I'm not the most technically capable nor knowledgable person you will ever find. I resisted Facebook for ages, and I don't have my own Twitter account because I just don't enjoy people's company enough to want to interact with them 24 hours per day. I enjoy Craig time, I love having space to hide away to myself, reading books that don't need to be charged, listening to albums I need to physically place on a turntable or in a CD player. I'm not about to argue that the world shouldn't be speeding along its technological path, and I'm not about to start marching in the streets to prevent the mass slaughter of CDs, but I'm also not going to deny I love kicking it old school.

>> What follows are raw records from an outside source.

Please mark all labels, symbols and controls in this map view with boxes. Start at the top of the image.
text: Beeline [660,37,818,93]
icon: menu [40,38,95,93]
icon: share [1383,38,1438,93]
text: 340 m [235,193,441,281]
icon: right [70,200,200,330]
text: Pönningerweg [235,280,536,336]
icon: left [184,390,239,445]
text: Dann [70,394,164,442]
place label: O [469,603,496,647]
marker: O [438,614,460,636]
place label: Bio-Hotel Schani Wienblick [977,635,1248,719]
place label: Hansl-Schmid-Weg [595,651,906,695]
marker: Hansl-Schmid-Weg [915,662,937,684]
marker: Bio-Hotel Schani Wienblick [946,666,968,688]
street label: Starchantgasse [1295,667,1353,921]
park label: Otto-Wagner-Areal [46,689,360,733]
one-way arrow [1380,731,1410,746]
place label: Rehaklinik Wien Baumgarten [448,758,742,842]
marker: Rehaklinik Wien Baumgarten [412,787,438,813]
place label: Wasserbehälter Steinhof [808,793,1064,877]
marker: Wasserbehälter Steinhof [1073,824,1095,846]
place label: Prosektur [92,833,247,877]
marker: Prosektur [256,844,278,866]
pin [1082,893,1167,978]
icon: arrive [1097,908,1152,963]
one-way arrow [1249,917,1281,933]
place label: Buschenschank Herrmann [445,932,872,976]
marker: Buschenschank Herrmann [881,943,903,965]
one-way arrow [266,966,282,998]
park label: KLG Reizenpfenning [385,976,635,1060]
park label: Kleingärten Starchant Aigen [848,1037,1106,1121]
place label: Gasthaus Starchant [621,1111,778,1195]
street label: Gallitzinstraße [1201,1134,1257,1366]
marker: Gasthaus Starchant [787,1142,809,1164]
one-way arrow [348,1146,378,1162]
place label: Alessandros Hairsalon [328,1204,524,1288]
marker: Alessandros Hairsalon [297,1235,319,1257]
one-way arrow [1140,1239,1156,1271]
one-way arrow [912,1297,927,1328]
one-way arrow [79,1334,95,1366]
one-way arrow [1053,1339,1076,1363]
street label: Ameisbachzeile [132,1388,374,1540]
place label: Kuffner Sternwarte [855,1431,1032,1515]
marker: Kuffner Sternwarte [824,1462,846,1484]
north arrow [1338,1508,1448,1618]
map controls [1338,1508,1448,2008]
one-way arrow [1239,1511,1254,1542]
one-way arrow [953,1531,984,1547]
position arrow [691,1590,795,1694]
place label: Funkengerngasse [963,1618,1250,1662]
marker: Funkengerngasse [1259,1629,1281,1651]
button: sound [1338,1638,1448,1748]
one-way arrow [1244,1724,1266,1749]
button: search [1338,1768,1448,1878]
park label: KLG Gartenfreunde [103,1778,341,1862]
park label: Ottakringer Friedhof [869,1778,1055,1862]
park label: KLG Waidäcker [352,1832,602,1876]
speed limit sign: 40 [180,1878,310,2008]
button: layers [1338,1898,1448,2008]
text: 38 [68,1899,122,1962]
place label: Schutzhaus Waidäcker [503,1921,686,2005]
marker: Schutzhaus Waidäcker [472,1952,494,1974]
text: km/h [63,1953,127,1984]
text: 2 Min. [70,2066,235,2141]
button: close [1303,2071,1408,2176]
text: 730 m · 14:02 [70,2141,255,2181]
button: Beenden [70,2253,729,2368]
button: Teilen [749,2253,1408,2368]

But I've been listening to some lectures from SlowTV that discuss Twitter, and I've slowly been learning what it's supposed to be about. (Phil here tried to tell me yesterday that it was about whatever anyone wanted it to be about, but I disagree, I think that if the majority think it's about something then that's what it's about. You can disagree but you're not going to be communicating with the rest of the Twitter world who don't agree with you.) To date I've just been updating with the most banal and esoterical snippets you could imagine. I mean, I try to post interesting things but for god's sake, we live in a place where the highlights of some days are that we got eight eggs from the chickens instead of seven.

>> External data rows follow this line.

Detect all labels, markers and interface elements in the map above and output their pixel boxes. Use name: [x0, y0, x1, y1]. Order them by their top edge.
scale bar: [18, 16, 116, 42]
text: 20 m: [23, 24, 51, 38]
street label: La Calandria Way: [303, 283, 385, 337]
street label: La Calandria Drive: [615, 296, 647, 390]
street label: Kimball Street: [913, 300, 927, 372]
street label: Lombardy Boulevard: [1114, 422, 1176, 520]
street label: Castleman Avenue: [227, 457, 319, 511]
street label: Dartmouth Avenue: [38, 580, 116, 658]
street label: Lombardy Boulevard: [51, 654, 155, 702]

But apparently it's all about sharing and caring. Posting lots of interesting links and retweeting lots of interesting tweets. I've been contemplating spending more time on there so that our resort personna attracts more friends and hence more promotion. It just makes sense.

So I added a couple more people, namely the journalists Leigh Sales and John Birmingham. I read both their work in The Monthly regularly, and like the cut of their jib, so to say. (On a side note, Phil told me that Leigh Sales is a regular at the Bodymindlife Yoga Studio he runs in Surry Hills - small world.) The next morning I logged on to find, much to my shock, John Birmingham was following us in return.

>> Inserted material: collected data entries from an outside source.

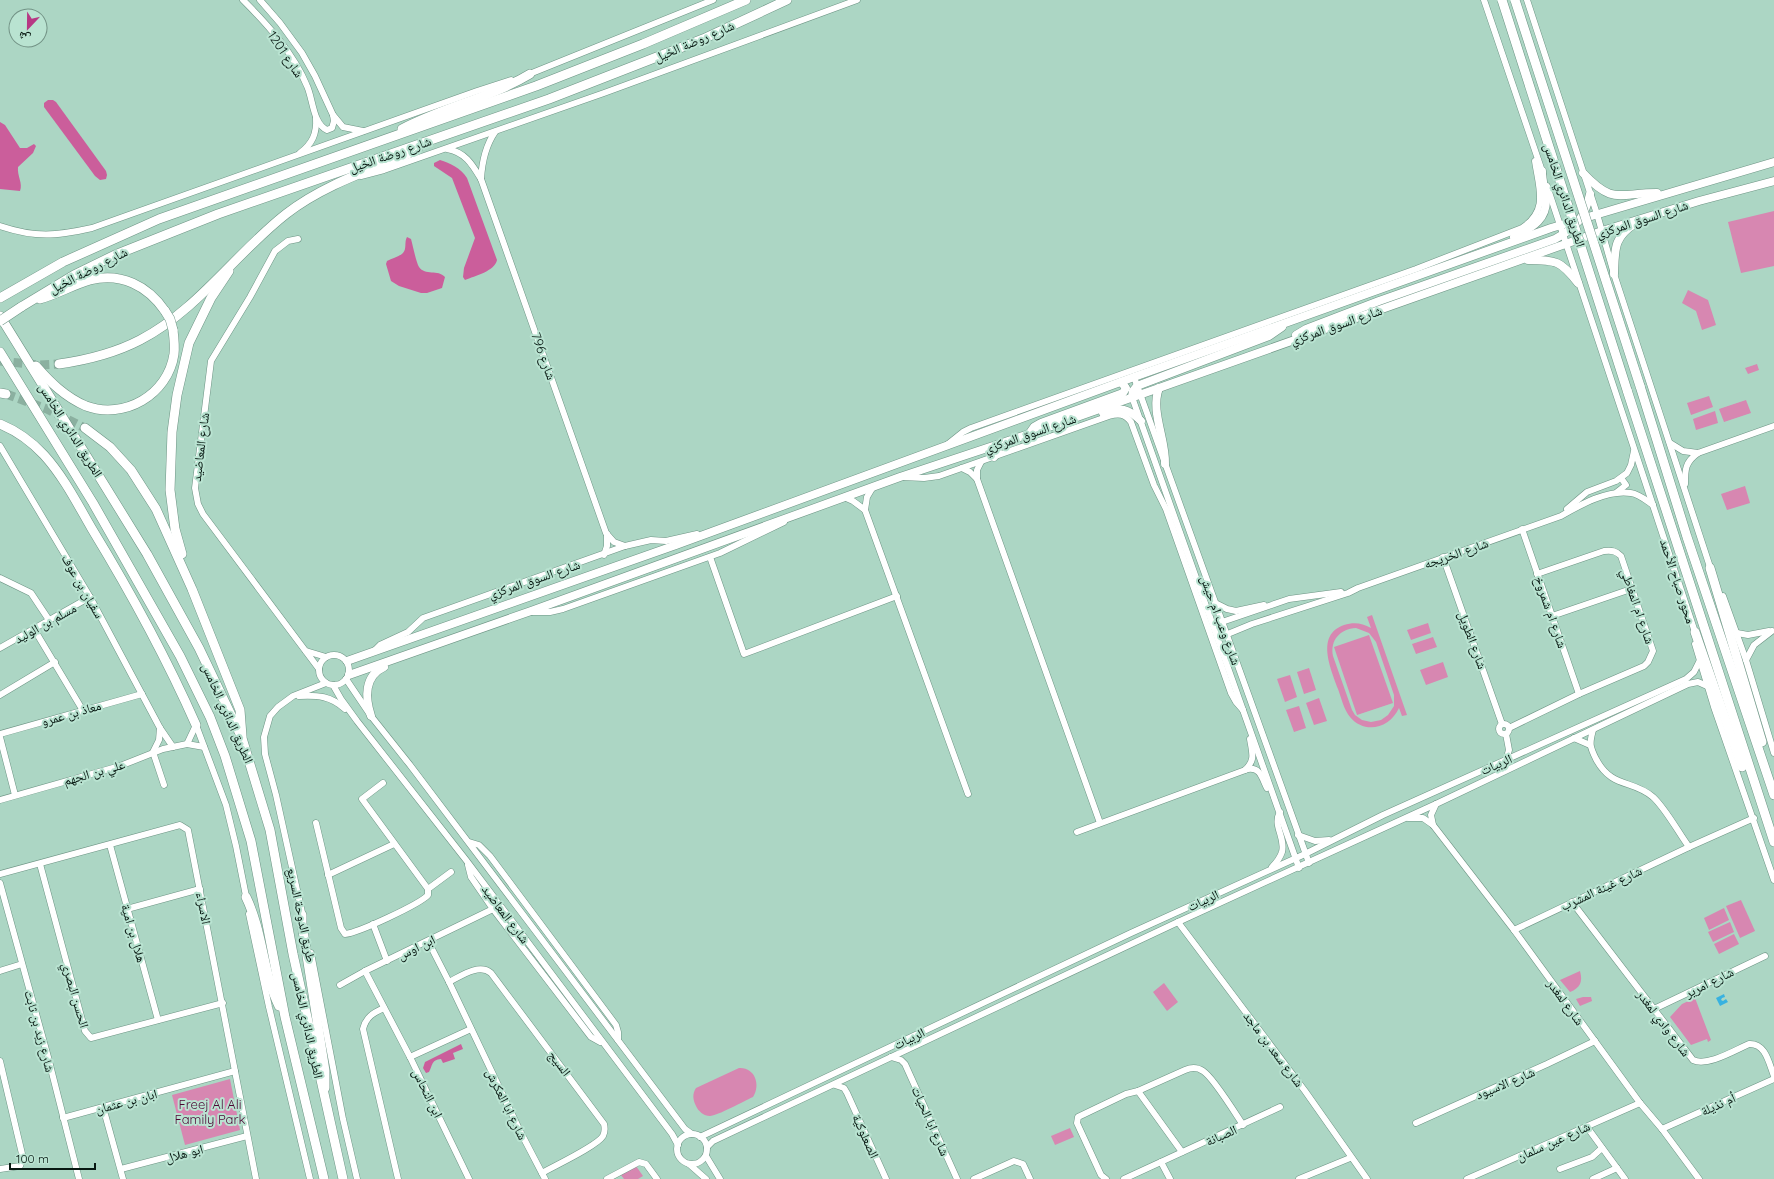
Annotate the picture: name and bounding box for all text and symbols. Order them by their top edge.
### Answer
north arrow [8,8,48,48]
street label: شارع روضة الخيل [651,17,737,67]
text: ش [16,28,33,46]
street label: شارع 1201 [263,28,307,81]
street label: شارع روضة الخيل [347,132,434,177]
street label: الطريق الدائري الخامس [1538,141,1589,250]
street label: شارع السوق المركزي [1594,197,1691,245]
street label: شارع روضة الخيل [46,243,131,298]
street label: شارع السوق المركزي [1288,302,1385,351]
street label: شارع 796 [526,330,560,383]
street label: الطريق الدائري الخامس [33,380,106,482]
street label: شارع السوق المركزي [982,410,1079,459]
street label: شارع المعاضيد [188,412,214,483]
street label: شارع الخريجه [1422,535,1491,573]
street label: محور صباح الأحمد [1655,537,1699,626]
street label: سفيان بن عوف [57,551,108,621]
street label: شارع السوق المركزي [486,556,583,605]
street label: شارع ام المغاطي [1615,566,1658,647]
street label: شارع وعب ام حيش [1195,573,1245,668]
street label: شارع ام شمروخ [1529,574,1571,651]
street label: مسلم بن الوليد [11,599,79,647]
street label: شارع الطويل [1453,609,1491,672]
street label: الطريق الدائري الخامس [196,660,257,767]
street label: معاذ بن عمرو [39,697,103,730]
street label: الربيات [1478,750,1515,779]
street label: علي بن الجهم [61,755,128,792]
street label: شارع غينة المشرب [1558,862,1645,916]
street label: طريق الدوحة السريع [282,866,320,964]
street label: شارع المعاضيد [477,882,533,948]
street label: الربيات [1185,886,1222,915]
street label: الاسراء [192,891,215,926]
street label: هلال بن امية [117,902,150,964]
street label: ابن اوس [394,931,438,964]
street label: الحسن البصري [56,960,93,1030]
street label: شارع امرير [1681,963,1737,1003]
street label: الطريق الدائري الخامس [286,970,327,1080]
street label: شارع لمغدر [1542,975,1588,1029]
street label: شارع وادي لمغدر [1631,986,1694,1061]
street label: شارع زيد بن ثابت [19,988,59,1074]
street label: شارع سعد بن ماجد [1239,1008,1308,1091]
street label: الربيات [891,1024,928,1053]
street label: السيج [544,1047,575,1080]
street label: شارع الاسيود [1473,1063,1538,1104]
street label: ابن النحاس [408,1066,447,1121]
street label: شارع ابا العكرش [481,1066,531,1143]
street label: شارع ابا الحيات [907,1084,953,1159]
street label: ابان بن عثمان [93,1085,159,1118]
street label: أم نذيلة [1698,1089,1738,1120]
park label: Freej Al Ali Family Park [175,1096,245,1127]
street label: الصعلوكية [848,1111,883,1161]
street label: شارع عين سلمان [1514,1118,1593,1166]
street label: الصبانة [1203,1121,1239,1149]
street label: ابو هلال [163,1140,205,1167]
scale bar [10,1145,95,1171]
text: 100 m [16,1151,49,1166]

I love the guy's writing. He Died With A Felafel In His Hand is the obvious hit, however I absolutely adore his "unauthorised biography" of Sydney, the vast Leviathon. In terms of research and information it's as compact as Robert Hughe's The Fatal Shore, but with a much sharper sense of humour. Okay, so Hughes's tome has no sense of humour. Birmingham has the attitude of an illiterate larrikan except he can actually write. It's a wonderful mix, especially when you're reading his fascinating political articles.

I noticed him following us and double checked to make sure it was the real Birmingham (links to his articles, notes on his drunken escapades - yep, definitely him). I then started thinking, "How can I continue to tweet the tweets of the past with John Birmingham reading them?" Suddenly it's not just a throw away comment to bust out before signing in a group booking, it's a literary creation that has to be good enough for the eyes of a revered and respected (if only by me, I think only one other person here knows who he is) author.

I now plan on working on my tweets for at least two hours per missive, and send it off to Jude who lives here and is an editor in her own right for checking. I'll attempt to keep character, plot and a thematic brilliance that not only enlightens on life here at Jasper's, but consists of clever societal undertones and comments on the wider world we live in.

Christ, and I thought writing stories was a challenge.